On Tuesday 1st December, I was lucky enough to accompany a trip to Yorkshire Sculpture Park to see the installation ‘Wave’. The trip was organised as part of the museum’s First World War Commemoration Project, ‘To Serve King and Country’.
‘Wave’ is one of the iconic poppy sculptures that were erected at The Tower of London for the centenary of the outbreak of the war. The trip was particularly poignant for me, not only because of my connection with the project at Bowes, but because I volunteered to plant the poppies at The Tower last summer. It was an experience that I will treasure for a lifetime.
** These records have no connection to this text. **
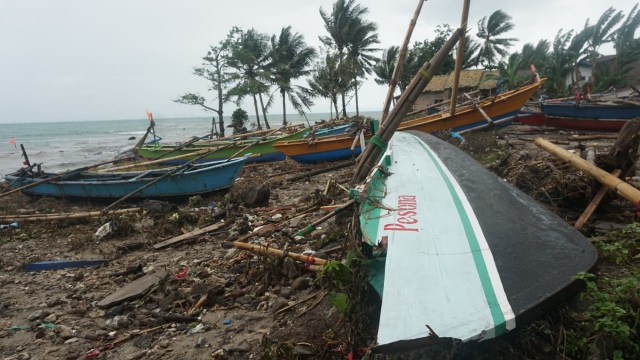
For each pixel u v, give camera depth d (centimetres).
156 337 500
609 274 450
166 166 1980
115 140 6056
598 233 562
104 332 521
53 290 670
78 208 1215
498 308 292
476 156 1296
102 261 770
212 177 1148
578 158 662
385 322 285
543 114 1922
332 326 432
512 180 726
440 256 360
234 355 441
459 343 263
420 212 447
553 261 353
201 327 507
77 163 2833
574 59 3778
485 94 3419
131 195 1082
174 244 827
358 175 567
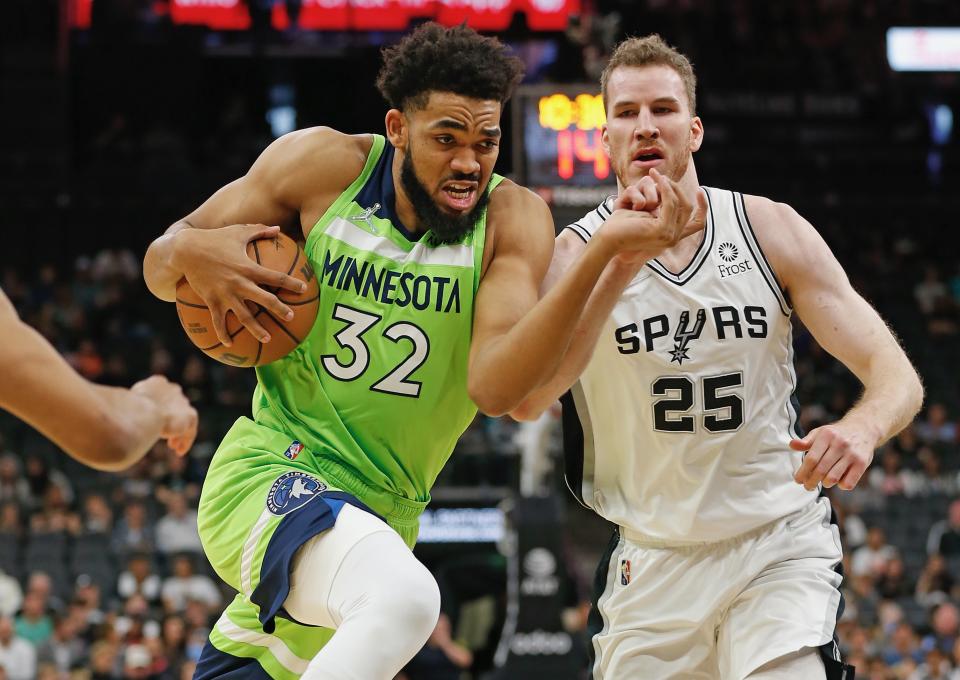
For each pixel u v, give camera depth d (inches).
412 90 185.6
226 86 1162.0
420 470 201.8
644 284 211.6
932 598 681.6
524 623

I found it almost impossible to fathom that each brittle ceramic poppy represented an equally fragile human life, and that the beautiful expanse of red in front me symbolised a much darker reality.
While the poppies at YSP only constituted a small fraction of those at London, I was so impressed by the impact of ‘Wave’. The bright uniformity of the poppies at The Tower was more naturally arranged at YSP, where they beautifully complimented the rustic Yorkshire countryside. Despite being a flash of red on an otherwise grey and drizzly winter’s day, the poppies seemed a perfectly natural part of the landscape, since they were partially submerged in water and surrounded by wild vegetation. This seemed fitting, given that ‘To Serve King and Country’ is a project designed to explore the local impact of the War in Teesdale. It was, therefore, particularly special to see ‘Wave’ looking so natural as it poured into my own Yorkshire landscape.